■ Brief
Search the listing for the word "wrist" and copy every line where it turns up.

■ Data shown
********

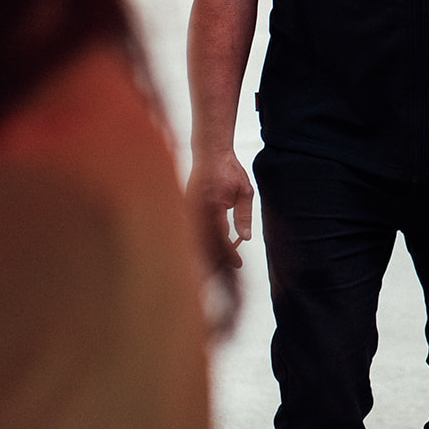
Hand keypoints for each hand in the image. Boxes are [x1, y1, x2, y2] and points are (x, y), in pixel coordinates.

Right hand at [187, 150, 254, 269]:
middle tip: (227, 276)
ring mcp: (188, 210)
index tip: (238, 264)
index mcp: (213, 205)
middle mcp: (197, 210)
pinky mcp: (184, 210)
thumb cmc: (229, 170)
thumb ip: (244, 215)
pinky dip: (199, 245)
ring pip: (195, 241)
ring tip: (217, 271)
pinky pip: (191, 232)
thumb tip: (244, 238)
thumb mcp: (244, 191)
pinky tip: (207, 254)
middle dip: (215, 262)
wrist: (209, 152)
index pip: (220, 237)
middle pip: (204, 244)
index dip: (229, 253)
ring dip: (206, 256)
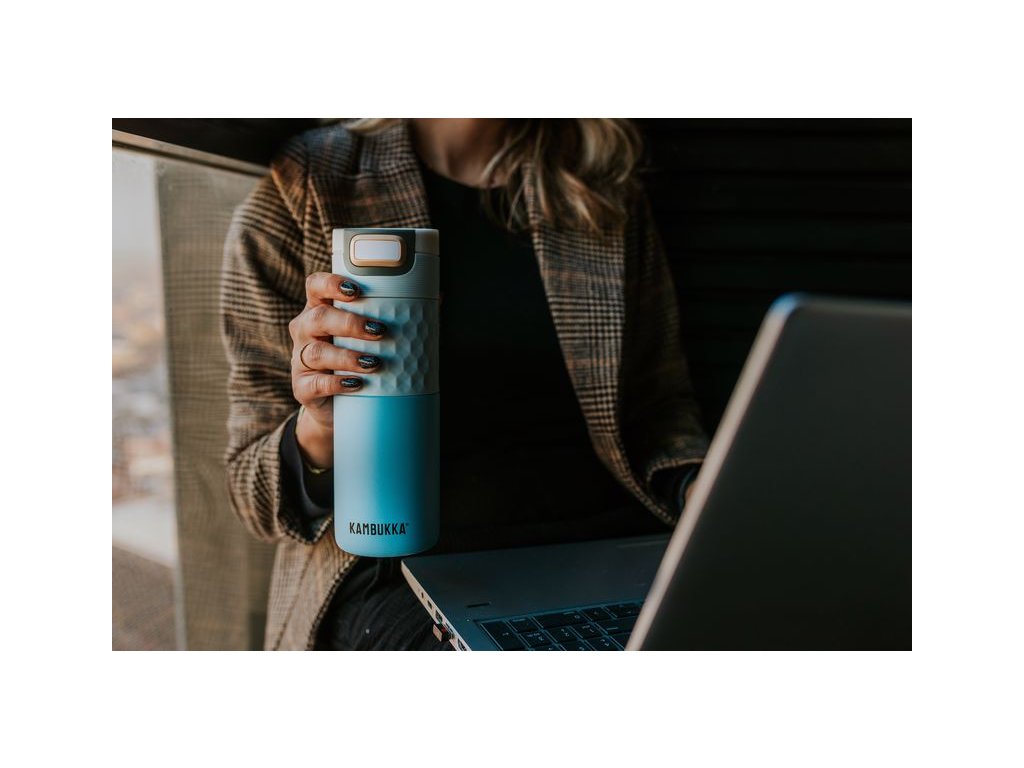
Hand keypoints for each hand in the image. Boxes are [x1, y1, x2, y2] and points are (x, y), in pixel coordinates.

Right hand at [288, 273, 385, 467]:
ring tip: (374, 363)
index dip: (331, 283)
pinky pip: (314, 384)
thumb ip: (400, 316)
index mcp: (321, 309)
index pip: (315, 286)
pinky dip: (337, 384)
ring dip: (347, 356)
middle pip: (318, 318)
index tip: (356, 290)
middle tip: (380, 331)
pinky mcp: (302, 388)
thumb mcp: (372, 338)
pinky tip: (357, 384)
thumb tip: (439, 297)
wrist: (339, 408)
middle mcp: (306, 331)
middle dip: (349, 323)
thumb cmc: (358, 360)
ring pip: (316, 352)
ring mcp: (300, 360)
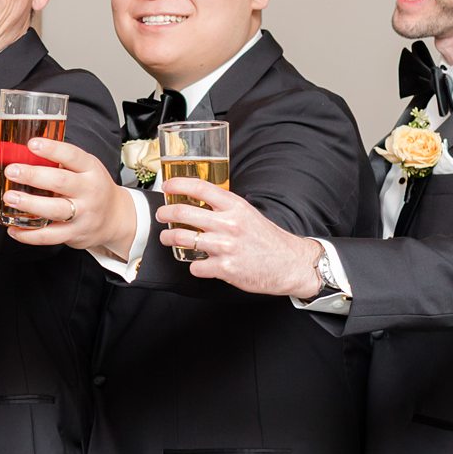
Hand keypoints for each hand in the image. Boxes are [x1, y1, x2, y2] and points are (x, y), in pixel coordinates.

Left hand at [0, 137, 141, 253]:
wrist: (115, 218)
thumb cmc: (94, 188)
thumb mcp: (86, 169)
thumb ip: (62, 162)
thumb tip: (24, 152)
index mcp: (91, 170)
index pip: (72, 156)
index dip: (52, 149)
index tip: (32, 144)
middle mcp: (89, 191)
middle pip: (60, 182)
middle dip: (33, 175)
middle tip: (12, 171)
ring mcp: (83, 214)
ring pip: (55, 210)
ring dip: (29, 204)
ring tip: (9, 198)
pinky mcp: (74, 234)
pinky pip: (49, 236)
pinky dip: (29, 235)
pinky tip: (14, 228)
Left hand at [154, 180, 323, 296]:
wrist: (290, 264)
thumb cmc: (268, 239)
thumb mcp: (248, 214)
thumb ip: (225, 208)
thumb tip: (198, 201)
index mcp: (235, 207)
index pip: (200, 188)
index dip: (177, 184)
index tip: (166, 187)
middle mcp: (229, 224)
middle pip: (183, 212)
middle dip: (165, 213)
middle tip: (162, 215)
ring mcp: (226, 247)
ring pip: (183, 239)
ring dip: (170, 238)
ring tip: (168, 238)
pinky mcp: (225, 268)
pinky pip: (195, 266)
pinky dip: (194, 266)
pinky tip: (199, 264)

********

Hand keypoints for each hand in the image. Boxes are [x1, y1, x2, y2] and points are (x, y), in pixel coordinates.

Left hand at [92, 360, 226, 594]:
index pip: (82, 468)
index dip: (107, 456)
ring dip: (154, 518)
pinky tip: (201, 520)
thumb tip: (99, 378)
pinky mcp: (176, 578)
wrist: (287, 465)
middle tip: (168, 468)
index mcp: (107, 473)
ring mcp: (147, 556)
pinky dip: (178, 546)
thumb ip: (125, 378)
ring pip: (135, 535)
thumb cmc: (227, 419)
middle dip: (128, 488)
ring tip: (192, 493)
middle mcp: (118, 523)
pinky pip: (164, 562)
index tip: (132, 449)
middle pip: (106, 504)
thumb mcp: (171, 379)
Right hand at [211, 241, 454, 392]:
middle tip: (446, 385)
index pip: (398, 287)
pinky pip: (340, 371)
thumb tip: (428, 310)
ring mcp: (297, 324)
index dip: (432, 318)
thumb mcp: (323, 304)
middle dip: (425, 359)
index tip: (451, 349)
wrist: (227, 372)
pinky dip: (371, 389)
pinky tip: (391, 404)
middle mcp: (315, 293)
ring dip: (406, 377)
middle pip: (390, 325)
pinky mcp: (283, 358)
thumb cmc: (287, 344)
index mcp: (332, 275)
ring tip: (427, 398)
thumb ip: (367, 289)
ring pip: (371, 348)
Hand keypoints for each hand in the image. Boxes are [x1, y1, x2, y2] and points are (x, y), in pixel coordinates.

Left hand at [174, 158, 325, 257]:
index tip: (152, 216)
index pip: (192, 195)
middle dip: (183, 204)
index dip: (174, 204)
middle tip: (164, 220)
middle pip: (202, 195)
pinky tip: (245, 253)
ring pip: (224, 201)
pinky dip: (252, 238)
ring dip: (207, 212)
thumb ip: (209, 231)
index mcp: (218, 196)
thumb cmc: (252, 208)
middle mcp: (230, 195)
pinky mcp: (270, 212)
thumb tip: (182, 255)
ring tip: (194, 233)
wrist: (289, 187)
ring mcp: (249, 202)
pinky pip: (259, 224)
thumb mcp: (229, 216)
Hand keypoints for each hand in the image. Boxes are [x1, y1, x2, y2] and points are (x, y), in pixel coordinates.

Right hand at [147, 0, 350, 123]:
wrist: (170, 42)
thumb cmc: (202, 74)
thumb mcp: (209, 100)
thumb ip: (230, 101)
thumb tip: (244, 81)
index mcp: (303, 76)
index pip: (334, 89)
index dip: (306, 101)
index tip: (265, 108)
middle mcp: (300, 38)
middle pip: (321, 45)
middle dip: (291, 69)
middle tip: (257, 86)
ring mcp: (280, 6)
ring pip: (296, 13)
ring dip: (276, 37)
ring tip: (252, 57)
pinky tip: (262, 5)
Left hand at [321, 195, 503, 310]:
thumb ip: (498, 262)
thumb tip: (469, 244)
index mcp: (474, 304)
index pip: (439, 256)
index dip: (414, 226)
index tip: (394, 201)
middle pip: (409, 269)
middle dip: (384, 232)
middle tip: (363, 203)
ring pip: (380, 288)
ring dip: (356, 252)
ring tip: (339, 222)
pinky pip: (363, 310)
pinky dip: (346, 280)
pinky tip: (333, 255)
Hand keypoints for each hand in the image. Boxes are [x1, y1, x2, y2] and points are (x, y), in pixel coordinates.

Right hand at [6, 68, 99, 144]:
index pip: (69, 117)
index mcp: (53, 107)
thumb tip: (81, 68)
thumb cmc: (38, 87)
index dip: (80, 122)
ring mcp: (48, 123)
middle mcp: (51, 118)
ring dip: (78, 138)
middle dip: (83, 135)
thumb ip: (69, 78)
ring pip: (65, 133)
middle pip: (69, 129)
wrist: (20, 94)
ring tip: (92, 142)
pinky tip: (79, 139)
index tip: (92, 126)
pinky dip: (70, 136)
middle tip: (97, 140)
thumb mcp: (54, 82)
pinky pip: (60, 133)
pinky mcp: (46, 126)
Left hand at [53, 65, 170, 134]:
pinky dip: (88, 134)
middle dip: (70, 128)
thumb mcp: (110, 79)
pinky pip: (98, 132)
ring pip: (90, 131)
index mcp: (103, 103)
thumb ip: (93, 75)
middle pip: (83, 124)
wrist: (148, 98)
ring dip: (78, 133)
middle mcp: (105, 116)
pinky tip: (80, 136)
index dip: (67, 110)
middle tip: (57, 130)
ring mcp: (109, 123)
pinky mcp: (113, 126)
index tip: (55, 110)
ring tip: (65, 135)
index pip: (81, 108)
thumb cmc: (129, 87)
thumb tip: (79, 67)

********

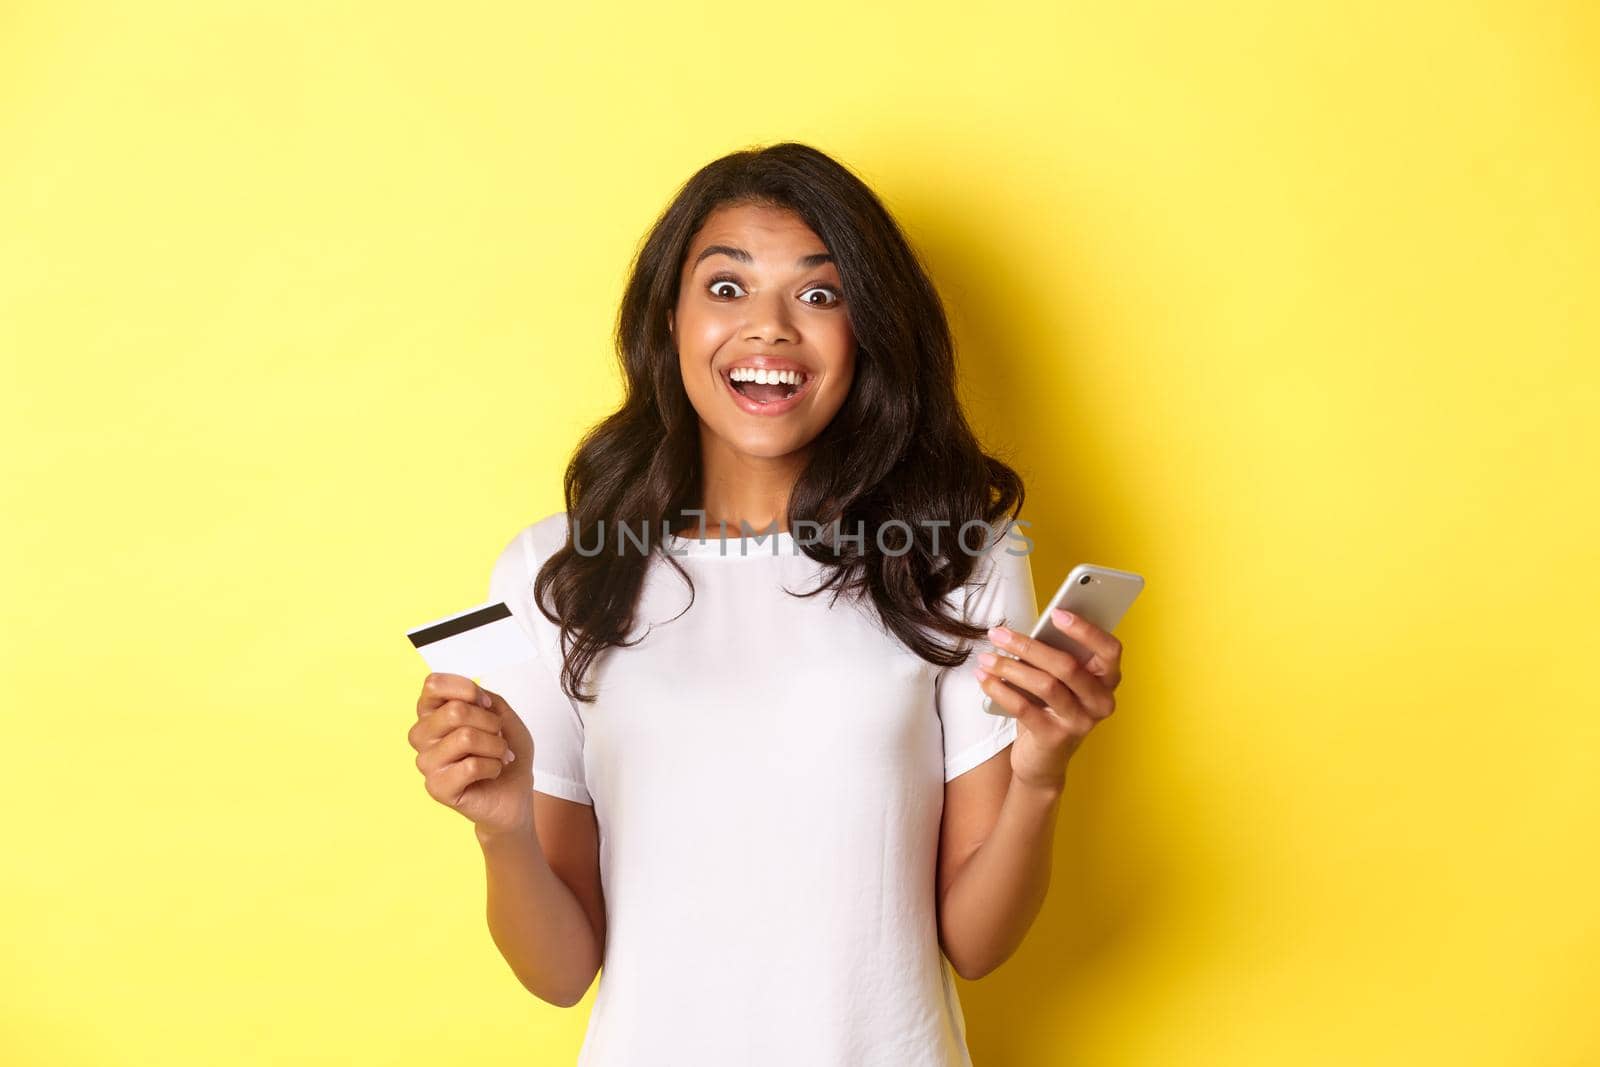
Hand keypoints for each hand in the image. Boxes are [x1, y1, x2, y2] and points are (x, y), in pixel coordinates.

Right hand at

********

■ Output below
wrist: (209, 152)
wrist: (339, 408)
wrist: (115, 218)
wrist: (290, 264)
wrist: (287, 465)
wrist: (227, 372)
wrist: (289, 187)
wrist: (170, 42)
wrist: (20, 94)
wrist: (148, 98)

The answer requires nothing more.